Does that matter? Maybe not. Perhaps Cozmo and his robotic ilk are only confusing to adults, trying to measure their abilities – and by extension, their worth – against their own ideas of what a pet should be: fluffy, intelligent and alive. Sony is currently looking to revive its hair-free robot Aibo dog – a Japanese (and to a lesser extent, global) that hit its peak in popularity in the late 90s, and set for a return in the new year. Check it out in action in its latest guise in the video below.
Perhaps robot pets are some newly emergent third type of ‘thing’: one that makes more sense to children who’ve never lived in anything but an ever-connected digital world of phones, tablets and voice-activated assistants. And if so, how should they be treated? Where do the robots fit in a child’s pecking order of ‘things’?
“I think that children [will still be] smart enough to tell the difference between robot dogs and real dogs,” says Tung.
“They are [already] familiar with intelligent toys; I won't need to explain this to them. But I do hope they treat the robot just the same as the real dog, because somehow, the robot dogs can still trigger a social response from children… You don't consider toys to be 'alive', but for interactive toys, somehow we project personality [onto them] - so I want the children to treat them nicely.”
“A laptop doesn't look like an animal,” she continues. “Children would look at a laptop, and probably consider it as a 'tool', or an alternative to TV. If they don't treat the laptop nicely, that's [just] the way they deal with tools. But if they don't treat the robot dog nicely, I feel uncomfortable with that. Robots can trigger social responses in children. In other words, children also see the robots as social actors. The way they treat robot dogs [might] imply the way they treat other animals, or people. I don't think you need to explain the difference, but I do think you need to teach them to cherish a robot pet.”

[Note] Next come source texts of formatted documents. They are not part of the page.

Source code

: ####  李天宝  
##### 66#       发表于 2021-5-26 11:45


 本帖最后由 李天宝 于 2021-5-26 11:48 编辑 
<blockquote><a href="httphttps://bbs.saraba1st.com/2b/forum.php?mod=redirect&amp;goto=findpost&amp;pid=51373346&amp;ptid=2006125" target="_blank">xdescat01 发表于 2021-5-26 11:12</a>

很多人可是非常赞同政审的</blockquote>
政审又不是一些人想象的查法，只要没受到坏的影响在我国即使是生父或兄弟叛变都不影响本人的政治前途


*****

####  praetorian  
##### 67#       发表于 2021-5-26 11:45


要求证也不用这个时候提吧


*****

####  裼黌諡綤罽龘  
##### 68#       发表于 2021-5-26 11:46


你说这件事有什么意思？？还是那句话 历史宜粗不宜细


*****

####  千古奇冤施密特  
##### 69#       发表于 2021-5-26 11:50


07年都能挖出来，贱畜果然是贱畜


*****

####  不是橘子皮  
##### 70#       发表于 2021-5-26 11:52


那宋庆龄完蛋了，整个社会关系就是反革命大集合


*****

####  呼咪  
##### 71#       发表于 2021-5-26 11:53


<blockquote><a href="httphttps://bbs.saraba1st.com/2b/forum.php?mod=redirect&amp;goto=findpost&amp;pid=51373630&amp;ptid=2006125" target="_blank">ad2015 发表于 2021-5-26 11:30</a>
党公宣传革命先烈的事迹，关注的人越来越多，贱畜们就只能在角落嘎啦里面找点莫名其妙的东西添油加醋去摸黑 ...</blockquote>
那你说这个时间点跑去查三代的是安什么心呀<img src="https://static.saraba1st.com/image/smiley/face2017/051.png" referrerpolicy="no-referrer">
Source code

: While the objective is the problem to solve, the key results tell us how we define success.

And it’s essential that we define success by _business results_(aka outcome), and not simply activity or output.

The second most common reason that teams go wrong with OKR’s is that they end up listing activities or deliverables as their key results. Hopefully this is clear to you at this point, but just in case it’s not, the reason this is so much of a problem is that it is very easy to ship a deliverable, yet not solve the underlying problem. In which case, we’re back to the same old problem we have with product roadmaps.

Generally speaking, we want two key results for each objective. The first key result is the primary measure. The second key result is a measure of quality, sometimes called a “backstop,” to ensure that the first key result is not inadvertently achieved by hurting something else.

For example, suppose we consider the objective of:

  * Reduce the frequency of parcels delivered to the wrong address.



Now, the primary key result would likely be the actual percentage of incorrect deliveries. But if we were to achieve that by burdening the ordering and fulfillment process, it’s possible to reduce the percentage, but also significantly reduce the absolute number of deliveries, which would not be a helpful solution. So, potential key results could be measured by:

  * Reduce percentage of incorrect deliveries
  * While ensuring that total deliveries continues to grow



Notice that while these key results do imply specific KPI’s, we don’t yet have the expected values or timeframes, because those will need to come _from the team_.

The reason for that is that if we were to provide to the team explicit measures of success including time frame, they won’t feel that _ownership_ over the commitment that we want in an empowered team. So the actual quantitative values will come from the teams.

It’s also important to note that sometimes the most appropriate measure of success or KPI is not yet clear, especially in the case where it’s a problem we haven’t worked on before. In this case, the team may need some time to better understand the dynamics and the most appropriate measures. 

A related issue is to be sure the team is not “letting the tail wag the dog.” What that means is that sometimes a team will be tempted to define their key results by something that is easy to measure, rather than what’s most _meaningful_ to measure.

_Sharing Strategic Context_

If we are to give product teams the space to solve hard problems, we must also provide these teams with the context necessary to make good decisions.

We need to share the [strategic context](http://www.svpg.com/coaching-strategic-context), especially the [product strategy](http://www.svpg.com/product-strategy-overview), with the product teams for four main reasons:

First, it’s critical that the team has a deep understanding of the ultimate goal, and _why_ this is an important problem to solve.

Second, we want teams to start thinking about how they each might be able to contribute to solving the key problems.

What is certain is that as the technology shrinks and the ubiquity of smart devices allows robots to piggyback on phones and tablets (Cozmo does much of its data-crunching in your smartphone), the race for consumer robot manufacturers is to blur the line between living, and not, further still.
“If you look at the trend of where this is going, these robots will start to get more and more of these capabilities without having to augment them with another type of device,” says Palatucci.
“We're already able to do emotion detection. Cozmo can look at someone's face and tell if they're smiling or frowning or unhappy. That's today. So in the future, I very much believe that much more advanced perception, semantic understanding of the environment, the ability to understand context and history and to have behavior that manifests as a result of that... And I do think when we get to that world, we'll very much be in a world where the capabilities of a [robot] will probably far exceed what your hamster or your rabbit could do.
“As a result, the type of relationship you could create could be quite a bit stronger than with [for example] a pet snake, or a number of different pets. And certainly in ten years, I think that there will be products like this that are very much their own class of pets, and have relationships that are just as powerful as you have with your dog.”
For many people (not least of all dog-owners), something about that might sound unsettling. But until we can find what that ‘something’ is, and whether it’s more than just a bias from our own childhoods, the march (or slow trundle) of the robot toys will continue. ‘True’ robot pets might not be here just yet, but what we teach our kids about them, and what we can learn from them in turn, is something we need to think about now.